2020 Dem candidate: I have 'executive experience,' 'life experience'

Former Obama administration official Julian Castro, who announced on Saturday that he was running for president, tried to refute the Republican National Committee's claim that his limited experience makes him an extreme "lightweight" in the presidential race.

The 44-year-old candidate appeared on CBS's "Face the Nation" where co-host Margaret Brennan asked him to respond to RNC spokesperson Michael Ahrens' tweet referring to him as "one of the biggest lightweights to ever run for president."

"How do you respond, and how do you explain why you are qualified to be commander in chief?" Brennan asked.
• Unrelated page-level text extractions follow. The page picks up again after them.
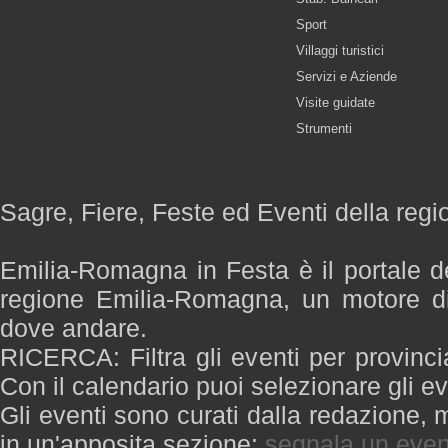
Sport
Villaggi turistici
Servizi e Aziende
Visite guidate
Strumenti
Sagre, Fiere, Feste ed Eventi della re
Emilia-Romagna in Festa è il portale de
regione Emilia-Romagna, un motore di
dove andare.
RICERCA: Filtra gli eventi per provinci
Con il calendario puoi selezionare gli ev
Gli eventi sono curati dalla redazione, m
in un'apposita sezione:
segnala un even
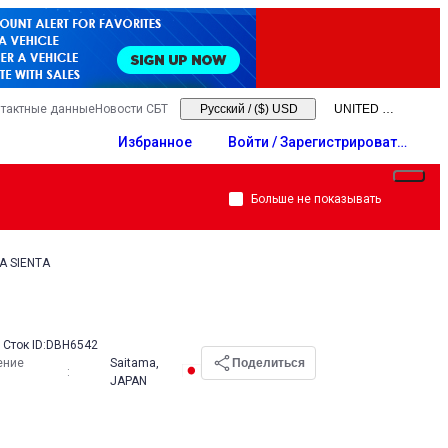
тактные данные
Новости СБТ
Русский
/
($) USD
Избранное
Войти / Зарегистрировать
ся
Больше не показывать
A SIENTA
Сток ID:
DBH6542
ение
Saitama,
Поделиться
:
JAPAN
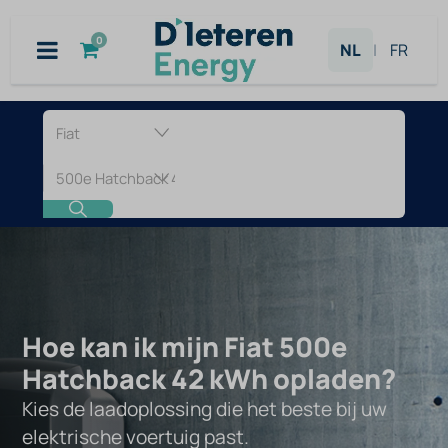
Overslaan naar inhoud
0
NL
|
FR
Laadpaal
voor
Fiat
500e
Hatchback
Hoe kan ik mijn Fiat 500e
42
Hatchback 42 kWh opladen?
Kies de laadoplossing die het beste bij uw
kWh
elektrische voertuig past.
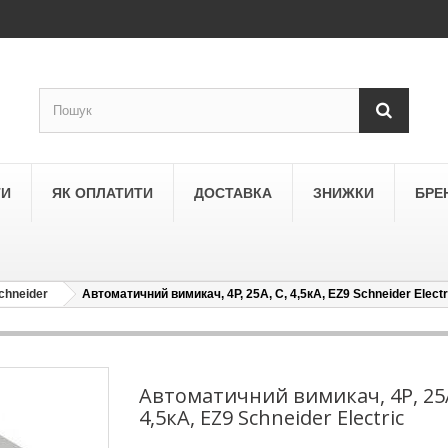
ТИ
ЯК ОПЛАТИТИ
ДОСТАВКА
ЗНИЖКИ
БРЕ
chneider
Автоматичний вимикач, 4Р, 25А, С, 4,5кА, EZ9 Schneider Electr
LEGRAND
a
Schneider Electric Asfora
ne
Schneider Electric Sedna
Автоматичний вимикач, 4Р, 25А
4,5кА, EZ9 Schneider Electric
LEZARD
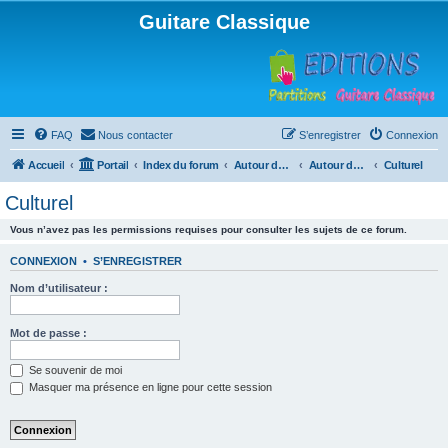
Guitare Classique
FAQ
Nous contacter
S’enregistrer
Connexion
Accueil
Portail
Index du forum
Autour de la machine à café
Autour de la machine à café
Culturel
Culturel
Vous n’avez pas les permissions requises pour consulter les sujets de ce forum.
CONNEXION
•
S’ENREGISTRER
Nom d’utilisateur :
Mot de passe :
Se souvenir de moi
Masquer ma présence en ligne pour cette session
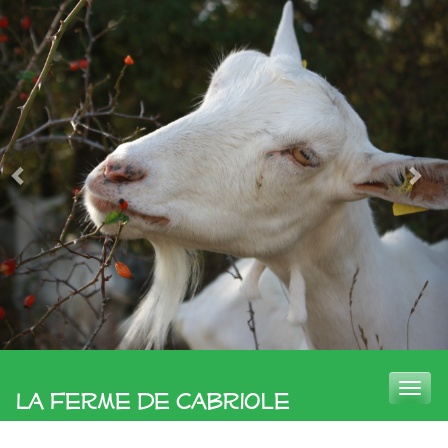
Toggle
La Ferme de Cabriole
naviga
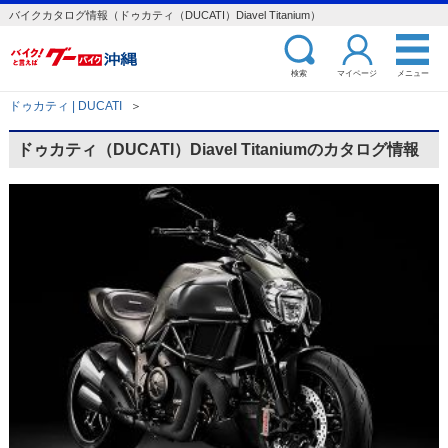
バイクカタログ情報（ドゥカティ（DUCATI）Diavel Titanium）
検索
マイページ
メニュー
ドゥカティ | DUCATI
＞
ドゥカティ（DUCATI）Diavel Titaniumのカタログ情報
"You know, they are going to use those kinds of words for every single Democrat that decides to run for president," Castro said. "I wouldn't put too much stock in that. I would just say to the American people directly that I have executive experience. I've led one of the largest, most diverse cities in the country. I've led a federal agency, HUD, and done some great work to expand opportunity. I know what it takes to ensure that we have a government that functions well."

He said he also thinks his "life experience" resonates with many Americans, referencing how he was raised in a single-parent household and attended public schools in San Antonio.

Castro, who served as the Secretary of Housing and Urban Development during the Obama administration, was surrounded by family and friends at San Antonio’s Plaza Guadalupe on Saturday when he told the crowd that he was ready to begin the next chapter of his "American dream."

"I’m running for president because it’s time for new leadership," Castro said. "It’s time for new energy and it’s time for a new commitment to make sure that the opportunities I’ve had are available for every American."

Castro struggled on Jan. 6 to answer a similar question about his aptitude when pressed by ABC host George Stephanopoulos on what qualified him to be the next president.

"Well, I—as I said earlier, I think that being mayor of a large city and serving in the president's cabinet certainly qualifies one to be commander in chief, and I'm going to go out there and make the case," Castro said.